Next month’s event will be a murder mystery evening. As usual, tickets will be available to the Button Shop’s Heritage Donors (£50,000 + / year) and Legacy Patrons (£100,000 +) two days earlier – just one of the many advantages of supporting the Button Shop.


Latest News (Events): 30 August 2011: I am pleased to announce that we will shortly be inaugurating our Autumn Late Nights at the Button Shop evenings. On Wednesday evening, you will be able to enjoy the Button Shop, admire the collections, shop, socialise, and participate in any events that are going on, until 3 AM. Wine, a selection of seasonal appetisers, and live music will be provided. We expect to announce the date of the first Late Night in several weeks, once we sort out where the Button Shop is.

Note: A Candidate has Now been Recruited for a Trial Period for this Post. However, we are Still Considering Expressions of Interest for Similar Future Positions.

We are currently seeking an Assistant Curator (Part-Time) at the Foundation. Duties will include sorting buttons and other objects by colour, helping out on the special events and theme evenings, maintaining the Foundation’s webpage, and liaising with patrons, donors, and well-known celebrities. Special consideration will be given to candidates who DO NOT SUDDENLY DECIDE THEY HAVE TO GO OUT FOR THE EVENING WHEN THEY PROMISED TO HELP WITH THE BUTTON SHOP’S FOUNDATION’S WEBSITE.

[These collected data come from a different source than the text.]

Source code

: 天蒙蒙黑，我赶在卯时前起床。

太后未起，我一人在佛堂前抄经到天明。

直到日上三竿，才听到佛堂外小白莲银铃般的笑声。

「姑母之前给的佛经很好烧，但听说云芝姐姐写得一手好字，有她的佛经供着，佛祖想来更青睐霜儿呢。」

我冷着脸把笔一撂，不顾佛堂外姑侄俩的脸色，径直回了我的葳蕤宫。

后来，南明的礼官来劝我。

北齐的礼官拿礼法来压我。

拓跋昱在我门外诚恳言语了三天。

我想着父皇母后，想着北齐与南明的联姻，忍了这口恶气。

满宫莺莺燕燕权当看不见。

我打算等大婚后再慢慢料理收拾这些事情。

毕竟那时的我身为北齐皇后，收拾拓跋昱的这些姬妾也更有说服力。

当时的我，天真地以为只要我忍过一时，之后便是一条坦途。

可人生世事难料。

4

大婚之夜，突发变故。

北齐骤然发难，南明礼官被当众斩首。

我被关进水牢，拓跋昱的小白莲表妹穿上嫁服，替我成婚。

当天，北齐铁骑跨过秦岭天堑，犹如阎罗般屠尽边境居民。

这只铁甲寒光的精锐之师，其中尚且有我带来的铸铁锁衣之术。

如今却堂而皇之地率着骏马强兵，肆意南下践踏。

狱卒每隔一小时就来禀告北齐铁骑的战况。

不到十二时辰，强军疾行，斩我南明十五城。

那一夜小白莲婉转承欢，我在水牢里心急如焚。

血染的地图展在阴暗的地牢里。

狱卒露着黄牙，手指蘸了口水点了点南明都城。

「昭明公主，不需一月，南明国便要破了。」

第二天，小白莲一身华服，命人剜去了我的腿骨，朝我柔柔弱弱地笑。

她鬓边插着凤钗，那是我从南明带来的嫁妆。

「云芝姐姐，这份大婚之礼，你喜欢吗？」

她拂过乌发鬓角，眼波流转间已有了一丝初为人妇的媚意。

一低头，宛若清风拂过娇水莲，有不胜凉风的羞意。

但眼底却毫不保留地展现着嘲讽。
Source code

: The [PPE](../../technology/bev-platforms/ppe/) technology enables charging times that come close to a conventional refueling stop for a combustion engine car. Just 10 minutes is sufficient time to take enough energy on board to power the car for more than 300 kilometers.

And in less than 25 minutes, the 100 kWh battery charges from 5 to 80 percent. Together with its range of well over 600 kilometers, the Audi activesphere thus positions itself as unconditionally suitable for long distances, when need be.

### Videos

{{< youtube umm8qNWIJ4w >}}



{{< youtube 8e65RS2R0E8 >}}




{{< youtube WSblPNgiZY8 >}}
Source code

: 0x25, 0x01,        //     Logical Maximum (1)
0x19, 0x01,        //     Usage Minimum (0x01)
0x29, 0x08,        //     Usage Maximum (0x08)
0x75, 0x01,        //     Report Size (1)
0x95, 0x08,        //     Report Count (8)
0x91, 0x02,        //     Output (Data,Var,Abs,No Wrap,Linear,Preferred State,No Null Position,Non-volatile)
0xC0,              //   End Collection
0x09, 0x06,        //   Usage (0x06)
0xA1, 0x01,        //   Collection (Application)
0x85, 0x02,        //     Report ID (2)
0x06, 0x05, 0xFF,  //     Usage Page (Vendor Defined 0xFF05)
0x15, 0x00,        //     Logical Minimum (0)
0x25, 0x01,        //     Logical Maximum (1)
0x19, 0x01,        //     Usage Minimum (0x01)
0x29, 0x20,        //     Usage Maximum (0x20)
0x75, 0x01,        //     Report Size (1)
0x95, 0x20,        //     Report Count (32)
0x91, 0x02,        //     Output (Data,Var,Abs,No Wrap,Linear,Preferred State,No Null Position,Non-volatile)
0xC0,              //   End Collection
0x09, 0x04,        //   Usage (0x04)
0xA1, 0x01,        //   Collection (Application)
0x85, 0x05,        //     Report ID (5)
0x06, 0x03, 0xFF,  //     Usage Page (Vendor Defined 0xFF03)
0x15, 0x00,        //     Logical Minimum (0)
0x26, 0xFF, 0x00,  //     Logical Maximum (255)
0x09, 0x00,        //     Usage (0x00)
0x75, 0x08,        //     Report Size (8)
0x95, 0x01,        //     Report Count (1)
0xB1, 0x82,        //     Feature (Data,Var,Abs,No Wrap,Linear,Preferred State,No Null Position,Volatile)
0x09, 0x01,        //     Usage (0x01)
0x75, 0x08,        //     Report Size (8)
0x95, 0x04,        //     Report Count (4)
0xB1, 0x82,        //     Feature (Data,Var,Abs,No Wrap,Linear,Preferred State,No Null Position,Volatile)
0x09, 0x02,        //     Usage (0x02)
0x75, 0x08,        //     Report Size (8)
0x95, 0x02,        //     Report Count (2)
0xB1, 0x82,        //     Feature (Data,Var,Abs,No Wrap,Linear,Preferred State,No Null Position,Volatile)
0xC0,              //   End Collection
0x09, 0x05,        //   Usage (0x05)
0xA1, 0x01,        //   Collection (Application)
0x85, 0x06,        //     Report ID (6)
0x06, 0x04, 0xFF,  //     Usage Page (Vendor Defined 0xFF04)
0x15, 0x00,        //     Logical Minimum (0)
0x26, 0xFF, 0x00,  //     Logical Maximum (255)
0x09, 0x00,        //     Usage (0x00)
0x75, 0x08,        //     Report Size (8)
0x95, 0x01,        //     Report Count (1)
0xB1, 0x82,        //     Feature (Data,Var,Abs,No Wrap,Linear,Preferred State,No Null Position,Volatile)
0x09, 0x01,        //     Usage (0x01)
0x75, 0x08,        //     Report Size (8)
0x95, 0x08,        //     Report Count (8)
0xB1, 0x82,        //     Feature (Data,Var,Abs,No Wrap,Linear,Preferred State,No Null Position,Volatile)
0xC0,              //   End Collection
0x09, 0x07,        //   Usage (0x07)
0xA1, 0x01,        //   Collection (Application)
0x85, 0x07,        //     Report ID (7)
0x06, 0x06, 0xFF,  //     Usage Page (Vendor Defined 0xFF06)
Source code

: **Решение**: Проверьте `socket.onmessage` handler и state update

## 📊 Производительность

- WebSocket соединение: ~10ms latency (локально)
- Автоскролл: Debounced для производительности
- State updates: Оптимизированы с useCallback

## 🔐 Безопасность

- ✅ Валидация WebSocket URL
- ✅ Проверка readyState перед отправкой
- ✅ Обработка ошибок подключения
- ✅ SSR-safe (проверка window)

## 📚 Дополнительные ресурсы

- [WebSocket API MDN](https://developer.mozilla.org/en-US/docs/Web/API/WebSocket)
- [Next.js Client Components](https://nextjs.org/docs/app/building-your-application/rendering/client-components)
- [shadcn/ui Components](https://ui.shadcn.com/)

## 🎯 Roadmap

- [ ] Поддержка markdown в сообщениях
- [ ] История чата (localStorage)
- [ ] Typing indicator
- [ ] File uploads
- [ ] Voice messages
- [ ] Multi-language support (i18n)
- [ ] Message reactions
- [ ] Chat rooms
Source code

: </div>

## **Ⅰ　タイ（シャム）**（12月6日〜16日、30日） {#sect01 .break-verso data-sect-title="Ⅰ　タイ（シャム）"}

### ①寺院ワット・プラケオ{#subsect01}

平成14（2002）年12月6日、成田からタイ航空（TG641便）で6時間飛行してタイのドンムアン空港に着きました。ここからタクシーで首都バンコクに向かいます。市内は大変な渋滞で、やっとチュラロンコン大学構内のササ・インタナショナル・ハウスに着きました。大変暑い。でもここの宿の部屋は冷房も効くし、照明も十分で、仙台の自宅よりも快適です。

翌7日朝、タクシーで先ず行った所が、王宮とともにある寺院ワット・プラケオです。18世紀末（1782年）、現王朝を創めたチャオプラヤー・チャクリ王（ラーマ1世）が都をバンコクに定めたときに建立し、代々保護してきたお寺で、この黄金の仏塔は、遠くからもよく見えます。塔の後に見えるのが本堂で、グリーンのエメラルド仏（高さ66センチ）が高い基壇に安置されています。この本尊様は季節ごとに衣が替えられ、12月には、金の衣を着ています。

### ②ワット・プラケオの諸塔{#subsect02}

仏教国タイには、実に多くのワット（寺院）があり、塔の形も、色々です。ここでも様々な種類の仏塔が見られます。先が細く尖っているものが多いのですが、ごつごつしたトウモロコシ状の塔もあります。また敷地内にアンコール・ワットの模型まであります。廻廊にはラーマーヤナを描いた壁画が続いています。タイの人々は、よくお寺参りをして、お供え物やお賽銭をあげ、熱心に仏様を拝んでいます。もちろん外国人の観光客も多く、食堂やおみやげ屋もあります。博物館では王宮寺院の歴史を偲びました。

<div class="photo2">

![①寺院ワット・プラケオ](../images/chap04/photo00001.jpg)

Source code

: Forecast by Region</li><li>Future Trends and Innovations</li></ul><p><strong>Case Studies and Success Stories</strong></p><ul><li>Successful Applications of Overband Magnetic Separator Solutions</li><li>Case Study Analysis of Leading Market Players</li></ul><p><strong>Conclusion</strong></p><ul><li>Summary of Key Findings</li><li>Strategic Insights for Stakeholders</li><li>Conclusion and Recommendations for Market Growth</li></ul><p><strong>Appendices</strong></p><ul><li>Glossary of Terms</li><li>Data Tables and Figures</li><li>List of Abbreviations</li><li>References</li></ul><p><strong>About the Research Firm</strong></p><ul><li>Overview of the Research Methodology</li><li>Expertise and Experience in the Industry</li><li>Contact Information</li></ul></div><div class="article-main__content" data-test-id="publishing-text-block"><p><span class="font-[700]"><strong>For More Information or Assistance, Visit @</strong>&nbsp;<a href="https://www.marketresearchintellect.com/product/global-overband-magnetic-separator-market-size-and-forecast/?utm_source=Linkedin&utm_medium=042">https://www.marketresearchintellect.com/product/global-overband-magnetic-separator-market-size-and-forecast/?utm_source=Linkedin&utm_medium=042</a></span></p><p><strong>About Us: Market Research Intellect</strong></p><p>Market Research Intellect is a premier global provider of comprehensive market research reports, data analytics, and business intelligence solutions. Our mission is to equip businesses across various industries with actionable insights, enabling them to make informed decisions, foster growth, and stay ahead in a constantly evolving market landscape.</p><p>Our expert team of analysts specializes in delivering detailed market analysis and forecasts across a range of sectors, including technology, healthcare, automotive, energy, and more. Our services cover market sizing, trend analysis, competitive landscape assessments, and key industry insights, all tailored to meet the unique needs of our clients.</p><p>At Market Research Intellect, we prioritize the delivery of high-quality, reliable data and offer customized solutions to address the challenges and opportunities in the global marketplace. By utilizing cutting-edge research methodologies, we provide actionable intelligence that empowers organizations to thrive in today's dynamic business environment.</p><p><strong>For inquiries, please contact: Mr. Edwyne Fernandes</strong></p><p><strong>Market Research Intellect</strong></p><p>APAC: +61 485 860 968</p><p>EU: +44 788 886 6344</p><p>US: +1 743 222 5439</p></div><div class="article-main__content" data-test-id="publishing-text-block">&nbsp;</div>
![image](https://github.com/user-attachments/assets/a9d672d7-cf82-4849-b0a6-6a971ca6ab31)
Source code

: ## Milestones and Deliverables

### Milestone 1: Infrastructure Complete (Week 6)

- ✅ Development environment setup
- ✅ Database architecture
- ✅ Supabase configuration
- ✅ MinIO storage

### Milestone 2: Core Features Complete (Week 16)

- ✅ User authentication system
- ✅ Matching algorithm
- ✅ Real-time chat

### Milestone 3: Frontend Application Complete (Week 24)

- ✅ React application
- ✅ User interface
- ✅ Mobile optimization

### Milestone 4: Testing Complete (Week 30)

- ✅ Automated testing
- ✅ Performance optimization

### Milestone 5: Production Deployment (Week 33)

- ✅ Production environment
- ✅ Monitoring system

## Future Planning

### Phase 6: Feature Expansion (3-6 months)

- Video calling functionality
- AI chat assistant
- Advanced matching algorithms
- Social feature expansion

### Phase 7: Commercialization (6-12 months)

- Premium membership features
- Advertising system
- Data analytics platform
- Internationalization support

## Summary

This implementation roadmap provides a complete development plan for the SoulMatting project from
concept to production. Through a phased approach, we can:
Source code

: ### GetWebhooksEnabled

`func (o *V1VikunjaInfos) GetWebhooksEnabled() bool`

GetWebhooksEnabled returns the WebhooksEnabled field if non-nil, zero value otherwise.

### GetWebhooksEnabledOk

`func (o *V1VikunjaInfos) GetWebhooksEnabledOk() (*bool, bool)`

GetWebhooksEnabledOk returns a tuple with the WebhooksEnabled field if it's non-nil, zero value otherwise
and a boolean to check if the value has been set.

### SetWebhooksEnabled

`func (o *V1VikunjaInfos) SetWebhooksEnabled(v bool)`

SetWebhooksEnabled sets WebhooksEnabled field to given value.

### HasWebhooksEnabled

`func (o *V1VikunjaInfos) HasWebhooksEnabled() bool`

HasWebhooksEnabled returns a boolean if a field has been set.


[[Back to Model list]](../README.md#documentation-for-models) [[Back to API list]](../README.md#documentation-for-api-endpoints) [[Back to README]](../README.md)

The post is unpaid, but the successful candidate will benefit from travel costs and gain valuable experience. Overseas candidates must have a visa status that allows them to work in the United Kingdom.

The Foundation is an equal opportunities employer. We are committed to promoting diversity in the community, and minorities and individuals of colour (e.g green, grey) are strongly encouraged to apply. Certain candidates may require a period of quarantine before taking up the post. Unfortunately, under current European Union regulations, we are prohibited from employing anything with claws, fangs, or wings. We regret that the volume of applications we receive for these posts does not allow us to respond to each applicant individually.

Duties will include sorting buttons and other objects by colour.